Peninggalan-peninggalan dinasti-dinasti yang pernah berkuasa masih tersimpan
rapi pada kota-kota besar di Iran.
Kita
patut berterimakasih kepada Dina Y Sulaeman yang dengan apik menceritakan
kembali dan mengabadikan peninggalan-peninggalan kerajaan Persia ini dalam
bukunya “Pelangi di Persia- Menyusuri Eksotisme Iran”. Buku ini merupakan
cerita perjalanan penulis di berbagai wilayah Iran yg sangat beragam dan indah.

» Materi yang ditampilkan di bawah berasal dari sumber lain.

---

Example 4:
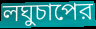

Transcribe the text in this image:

লঘুচাপের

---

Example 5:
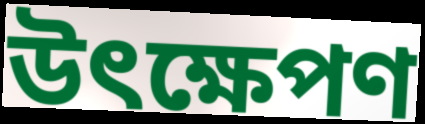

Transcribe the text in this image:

উৎক্ষেপণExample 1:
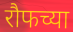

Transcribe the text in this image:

रौफच्या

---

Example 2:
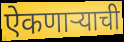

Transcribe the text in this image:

ऐकणार्‍याची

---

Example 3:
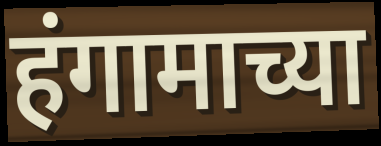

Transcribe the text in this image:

हंगामाच्या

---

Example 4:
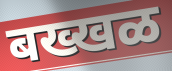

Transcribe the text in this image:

बख्खळ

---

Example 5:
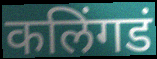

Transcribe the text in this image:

कलिंगडं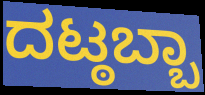
ದಟ್ಠಬ್ಬಾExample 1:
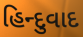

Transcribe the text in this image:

હિન્દુવાદ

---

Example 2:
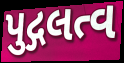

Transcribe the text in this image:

પુદ્ગલત્વ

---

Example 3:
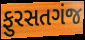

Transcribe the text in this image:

ફુરસતગંજ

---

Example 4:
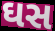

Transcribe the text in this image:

ઘસ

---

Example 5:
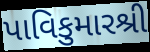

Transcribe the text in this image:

પાવિકુમારશ્રી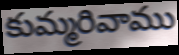
కుమ్మరివాము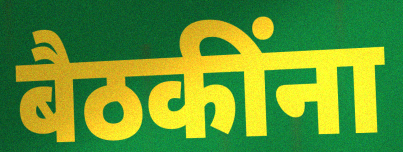
बैठकींना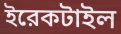
ইরেকটাইলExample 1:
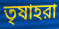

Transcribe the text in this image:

তৃষাহরা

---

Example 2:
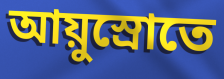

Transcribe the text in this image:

আয়ুস্রোতে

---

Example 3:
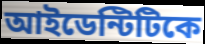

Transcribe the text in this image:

আইডেন্টিটিকে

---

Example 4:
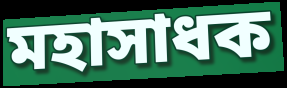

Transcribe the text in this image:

মহাসাধক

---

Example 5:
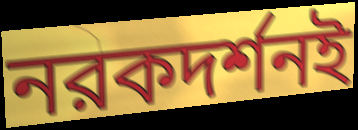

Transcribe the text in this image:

নরকদর্শনইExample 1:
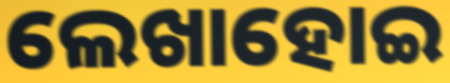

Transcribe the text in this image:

ଲେଖାହୋଇ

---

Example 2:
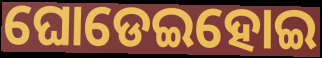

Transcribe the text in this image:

ଘୋଡେଇହୋଇ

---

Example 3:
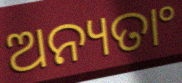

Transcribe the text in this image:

ଅନ୍ୟତାଂ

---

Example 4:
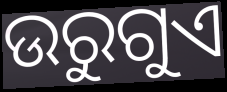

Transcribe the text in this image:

ଉରୁଗୁଏ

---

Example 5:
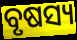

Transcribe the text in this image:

ବୃଷସ୍ୟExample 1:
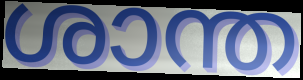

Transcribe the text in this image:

ശാന്ത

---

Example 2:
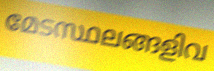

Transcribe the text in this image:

മേടസ്ഥലങ്ങളിവ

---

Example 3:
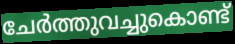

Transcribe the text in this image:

ചേർത്തുവച്ചുകൊണ്ട്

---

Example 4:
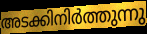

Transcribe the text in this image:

അടക്കിനിർത്തുന്നു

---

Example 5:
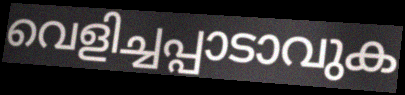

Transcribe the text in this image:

വെളിച്ചപ്പാടാവുക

Penggunaan kata pelangi untuk judul buku ini menurut saya sangat tepat, sebab
dengan adanya interaksi rakyat Iran dengan budaya-budaya asing yang telah
berkuasa menciptakan keanekaragaman budaya dan etnis yang sangat berharga dan
indah, seindah warna-warni pelangi. Salah satu kota yang diceritakan penulis
buku ini adalah Isfahan, kota yang menjadi Ibukota Safavi di tahun 1598, dikenal
sebagai salah satu kota berperadaban yang paling maju. Pada masa itu orang
Persia suka menyebut Isfahan sebagai Nisf-e Jahan (Setengah Dunia). Kota ini
memiliki banyak bangunan-bangunan hasil peradaban Islam di masa lampau.
Begitu
banyak peninggalan-peninggalan yang diditinggalkan oleh para penguasa yang
pernah menduduki daerah ini. Mulai dari Dinasti Deylamite, Buyid yang
meninggalkan pintu gerbang kuno mesjid Hakim. Di masa dinasti ini, Ibnu Sina
juga pernah mengajar di Isfahan. Dinasti selanjutnya, Dinasti Seljuk, ini
meninggalkan bangunan berupa menara indah dan kubah besar mesjid Jumat. Dinasti
Muzaffari meninggalkan menara dardasht mausoleum Lady Soltan Bakht Agha. Dan
Dinasti Timurian meninggalkan empat teras di masjid jame’. Yang menjadi pusat kota
di Isfahan adalah Maidan (Lapangan) Emam. Tempat ini selalu dijadikan tempat
untuk sholat Jum’at atau pidato-pidato yang dilakukan oleh para pejabat tinggi
negara (seperti Presiden atau Rahbar). Di sekitar Maidan Emam ini, ada banyak
gedung-gedung yang indah berdiri menambahkan keindahan Isfahan, seperti mesjid
Emam, Istana Ali Qapu dan lain-lain. Yang paling unik di Isfahan adalah adanya
Gereja Vank yang dikenal sangat fanatik tapi masih tetap mampu berdiri tegak
dengan damainya ditengah-tengah Islam Iran. Arsitekturnya khas Safavi dengan
lengkungan-lengkungan dan kubah yang Islam-sentris. Berdirinya Gereja Vank ini
yang beratusan tahun di Republik Islam membuktikan tingginya rasa persaudaraan
antar agama.
Di
Iran ini, ummat Kristiani sangat dihormati oleh Islam Syi’ah Iran. Yang paling
dikagumi dan diakui oleh penulis terhadap Islam Syi’ah Iran adalah penghormatan
mereka terhadap umat Kristiani dan dalam doa-doa mereka, ada nama Isa Al-Masih.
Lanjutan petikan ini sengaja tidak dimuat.